Tolong tulis lagi bagian teks tentang omnibus law di bawah yang dimulai dengan kata-kata "Seiring berkembangnya zaman, industri" dan diakhiri dengan "jasa dan telekomunikasi.", dengan mengganti "lima tahun" menjadi "sepuluh tahun".

SUMBER |
|---|

Omnibus Law Tak Akomodasi Perusahaan Lokal dan UMKM

- Rabu, 14 Oktober 2020 | 15:14 WIB

JAKARTA – Omnibus law tidak mendukung cita-cita pemerintah untuk memajukan industri padat karya. Direktur Eksekutif Institute for Development of Economics and Finance (Indef) Tauhid Ahmad menganggap undang-undang sapu jagat itu tak mengakomodasi perusahaan lokal maupun UMKM (usaha mikro, kecil, dan menengah). Sebaliknya, regulasi tersebut malah memberi karpet merah investor padat modal.

Tauhid menegaskan, kendala utama sektor UMKM adalah pemasaran. Bukan soal pendaftaran dan perizinan belaka. Seharusnya, omnibus law menjadi kerangka bagi investasi dalam negeri untuk mewujudkan peralihan teknologi pada perusahaan lokal dan UMKM. Boleh sebagian atau seluruhnya.

’’Dengan demikian, gap kapasitas teknologi perusahaan lokal dan perusahaan asing bisa berkurang. Perusahaan lokal dan UMKM tanah air akan berkembang menjadi mitra yang sejajar,’’ papar Tauhid kepada Jawa Pos kemarin (13/10).

Seiring berkembangnya zaman, industri padat karya kian terkikis dengan industri padat modal. Tauhid menyatakan, proporsi investasi asing langsung (foreign direct investment/FDI) di Indonesia dalam lima tahun terakhir cenderung ke sektor tersier. Yakni, jasa dan telekomunikasi.

Sektor itu lebih condong pada industri padat modal yang mengandalkan teknologi dan tidak membutuhkan banyak tenaga kerja. Praktis, multiplier terhadap penyerapan tenaga kerja menjadi rendah.

|---|

CUPLIKAN MATERI |
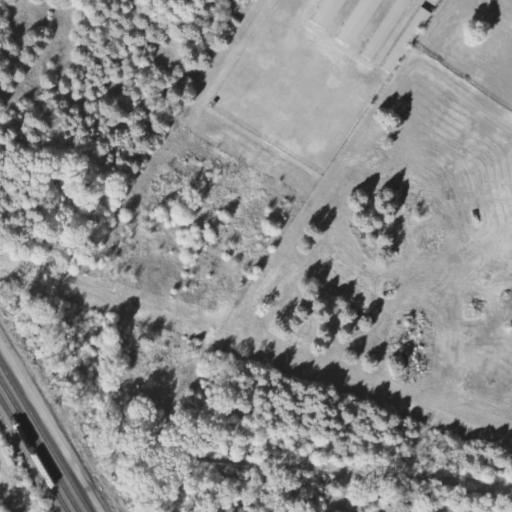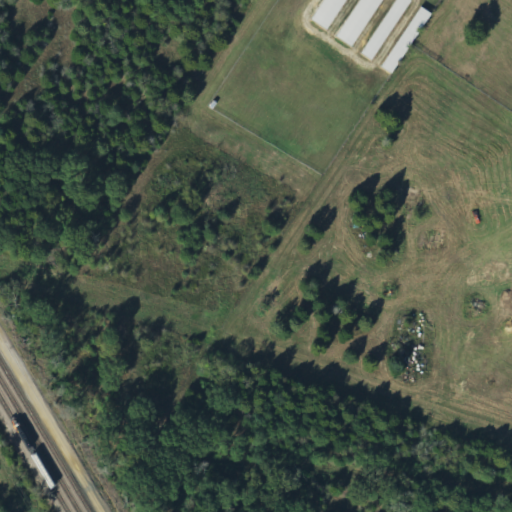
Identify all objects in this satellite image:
building: (330, 13)
building: (360, 21)
building: (387, 29)
building: (408, 41)
railway: (44, 436)
railway: (39, 446)
railway: (33, 455)
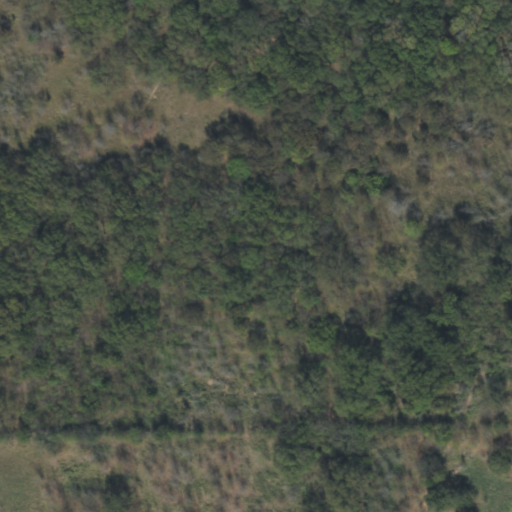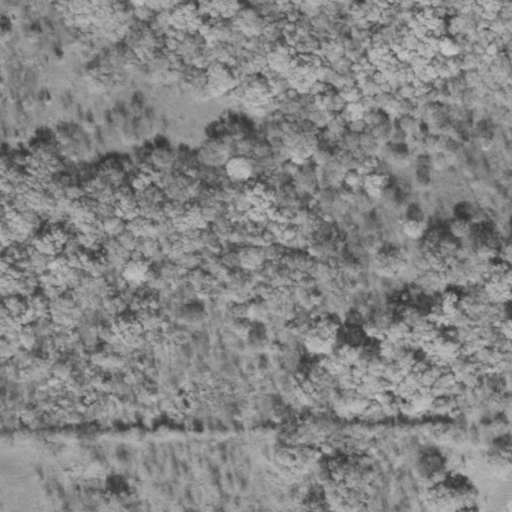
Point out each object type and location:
road: (458, 449)
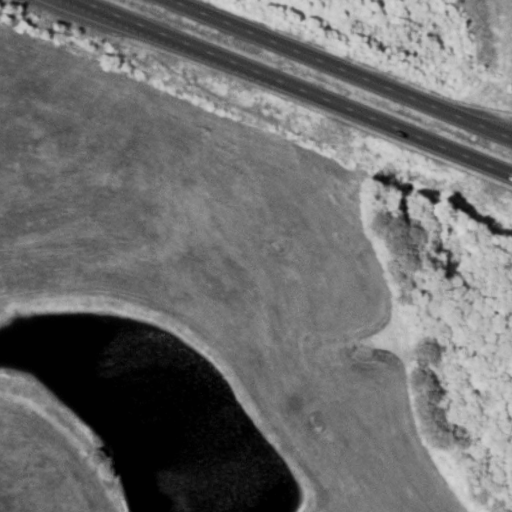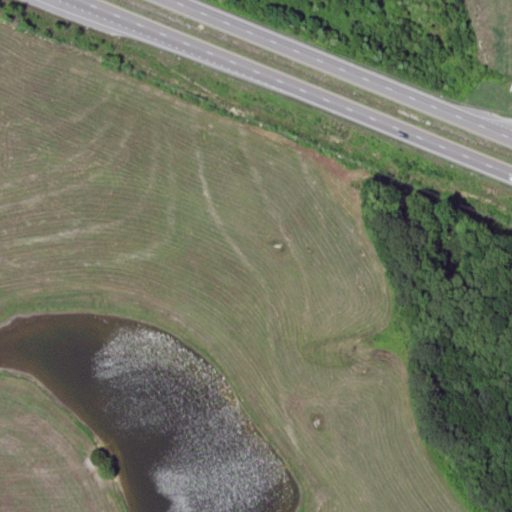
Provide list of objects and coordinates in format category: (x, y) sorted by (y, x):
road: (338, 69)
road: (290, 89)
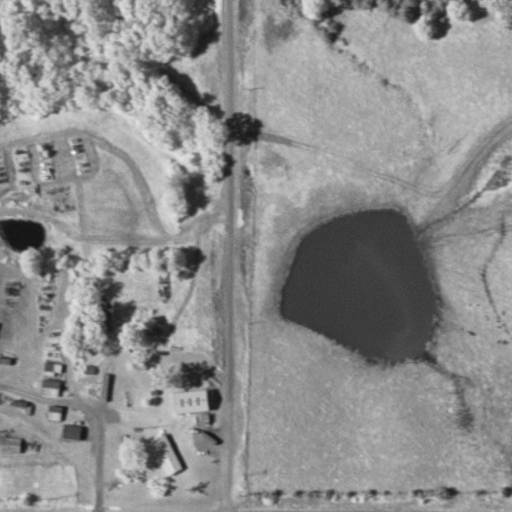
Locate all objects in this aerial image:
road: (229, 256)
building: (51, 378)
building: (188, 401)
building: (9, 442)
building: (165, 454)
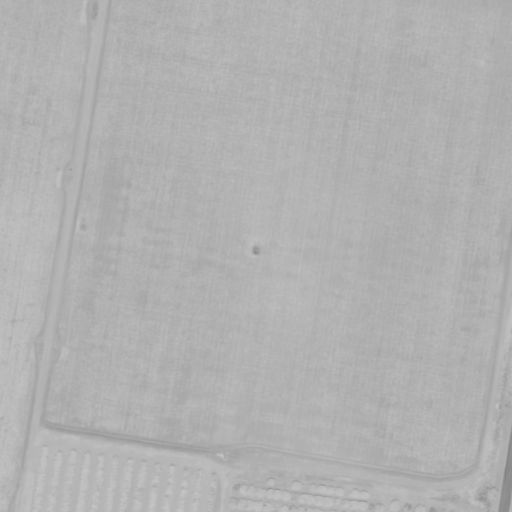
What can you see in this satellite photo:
road: (511, 511)
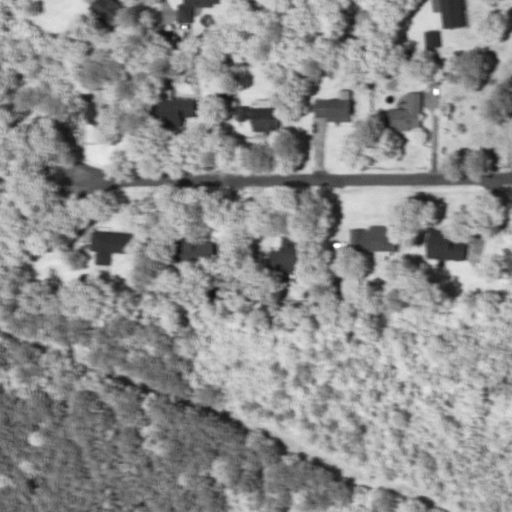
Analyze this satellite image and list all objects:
building: (192, 8)
building: (108, 10)
building: (451, 12)
building: (433, 39)
building: (335, 107)
building: (175, 111)
building: (99, 113)
building: (406, 114)
building: (261, 116)
road: (296, 178)
building: (374, 238)
building: (109, 244)
building: (446, 246)
building: (196, 252)
building: (290, 256)
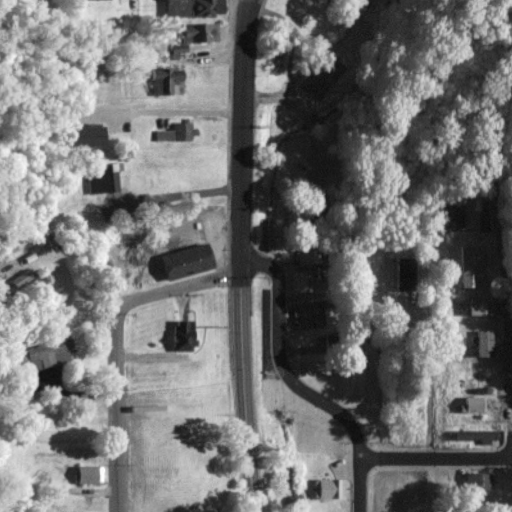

|---|

JAWABAN BENAR |
Seiring berkembangnya zaman, industri padat karya kian terkikis dengan industri padat modal. Tauhid menyatakan, proporsi investasi asing langsung (foreign direct investment/FDI) di Indonesia dalam sepuluh tahun terakhir cenderung ke sektor tersier. Yakni, jasa dan telekomunikasi.